Voice/Vision Holocaust Survivor Oral History Archive

Maximilian Kowler - April 26, 1984

Experiencing Anti-Semitism

So you had a number of non-Jewish friends?

Lot of non-Jewish friends, yes. More non-Jewish than Jewish at the beginning. Later on--during the war, and later on in years, and then after the war, then I joined--I left that movement and I joined the Jewish Boy Scouts. And naturally then I had many more--all--most of my, my friends then were Jewish, and the others then--a part of them were non-Jewish because I still work on the general--in general conditions on in the youth movements.

Before the war began, um, among the French, did you experience any kind of anti-Semitism?

No. Not at all. Uh, the only thing we did experience sometimes--the only bad word I remember was sale étranger--dirty foreigner--if there was a curse. Anti-Semi...anti-Semitism--absolutely, absolutely none whatsoever, any time before the war.

Parents either? Same thing?

Same thing. No--nothing at all. No. Uh, if it was, I didn't hear it, I didn't see it.

Do you remember where you were when the war began?
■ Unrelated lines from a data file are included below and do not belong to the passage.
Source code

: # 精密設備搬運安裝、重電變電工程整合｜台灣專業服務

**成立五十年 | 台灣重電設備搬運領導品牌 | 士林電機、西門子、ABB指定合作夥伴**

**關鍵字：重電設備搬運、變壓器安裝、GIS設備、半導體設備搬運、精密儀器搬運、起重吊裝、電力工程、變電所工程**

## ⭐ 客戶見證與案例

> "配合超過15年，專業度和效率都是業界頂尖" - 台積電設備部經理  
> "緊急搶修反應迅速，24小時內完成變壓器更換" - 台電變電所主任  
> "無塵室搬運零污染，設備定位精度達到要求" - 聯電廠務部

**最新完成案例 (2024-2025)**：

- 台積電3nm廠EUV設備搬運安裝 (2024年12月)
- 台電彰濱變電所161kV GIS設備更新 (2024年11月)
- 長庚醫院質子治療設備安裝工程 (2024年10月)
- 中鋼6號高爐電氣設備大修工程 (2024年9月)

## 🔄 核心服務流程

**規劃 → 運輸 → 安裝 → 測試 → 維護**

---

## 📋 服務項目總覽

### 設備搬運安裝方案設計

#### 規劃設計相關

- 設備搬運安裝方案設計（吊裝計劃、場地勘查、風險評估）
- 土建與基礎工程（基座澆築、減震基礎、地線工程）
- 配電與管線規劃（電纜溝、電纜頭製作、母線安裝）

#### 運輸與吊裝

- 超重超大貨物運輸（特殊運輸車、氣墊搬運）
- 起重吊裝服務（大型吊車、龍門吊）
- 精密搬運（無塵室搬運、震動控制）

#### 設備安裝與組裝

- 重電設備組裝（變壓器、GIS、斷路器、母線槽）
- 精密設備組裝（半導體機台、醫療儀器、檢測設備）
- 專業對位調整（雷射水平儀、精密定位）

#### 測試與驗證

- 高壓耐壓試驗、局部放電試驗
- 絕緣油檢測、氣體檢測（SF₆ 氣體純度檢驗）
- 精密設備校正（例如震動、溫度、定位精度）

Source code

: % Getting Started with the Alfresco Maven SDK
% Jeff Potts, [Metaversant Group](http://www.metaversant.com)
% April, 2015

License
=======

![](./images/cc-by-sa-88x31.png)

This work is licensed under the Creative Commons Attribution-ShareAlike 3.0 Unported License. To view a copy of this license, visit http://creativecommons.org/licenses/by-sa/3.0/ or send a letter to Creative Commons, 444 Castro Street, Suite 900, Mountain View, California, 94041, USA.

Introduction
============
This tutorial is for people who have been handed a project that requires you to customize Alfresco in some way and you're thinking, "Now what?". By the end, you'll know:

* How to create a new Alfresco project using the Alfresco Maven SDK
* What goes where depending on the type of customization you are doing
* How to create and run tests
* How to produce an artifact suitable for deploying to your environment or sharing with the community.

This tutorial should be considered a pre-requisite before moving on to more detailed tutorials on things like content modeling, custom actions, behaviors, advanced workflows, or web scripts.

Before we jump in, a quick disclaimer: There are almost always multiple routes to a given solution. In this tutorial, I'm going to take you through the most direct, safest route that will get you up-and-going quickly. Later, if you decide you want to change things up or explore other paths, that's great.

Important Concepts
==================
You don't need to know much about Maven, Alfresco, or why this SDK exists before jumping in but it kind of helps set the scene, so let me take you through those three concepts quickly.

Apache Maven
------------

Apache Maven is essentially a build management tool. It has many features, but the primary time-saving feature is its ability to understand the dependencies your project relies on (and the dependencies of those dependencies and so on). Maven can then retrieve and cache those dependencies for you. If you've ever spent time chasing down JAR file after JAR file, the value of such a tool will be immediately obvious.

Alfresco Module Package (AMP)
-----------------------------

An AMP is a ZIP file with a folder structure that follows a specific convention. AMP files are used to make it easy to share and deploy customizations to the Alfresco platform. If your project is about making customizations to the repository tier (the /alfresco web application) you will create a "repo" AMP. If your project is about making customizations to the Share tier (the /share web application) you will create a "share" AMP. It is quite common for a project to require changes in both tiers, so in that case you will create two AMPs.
Uh, when the war began, I just came back from Boy Scout camp, matter of fact. Uh, my father was called, and being that he was a dent...he was a dentist uh, within a few weeks he was put in sort of like a camp because the French people--the French government didn't know at first what to do with us. Should they consider us enemies, or should they consider us uh, a danger to the government, or to the nation? Or should they uh, should they warn that there are spies, and, what they call la douzième uh, la cinquième colonne, is what they call, you know? Whether we are part of the Fifth Column, or whatever. So it took them a while really to make up their mind, and eventually my father was sent by the French army to the Royal Air Force, to Limon, where he worked at the air field in Limon uh, as a dentist for the Royal Air Force.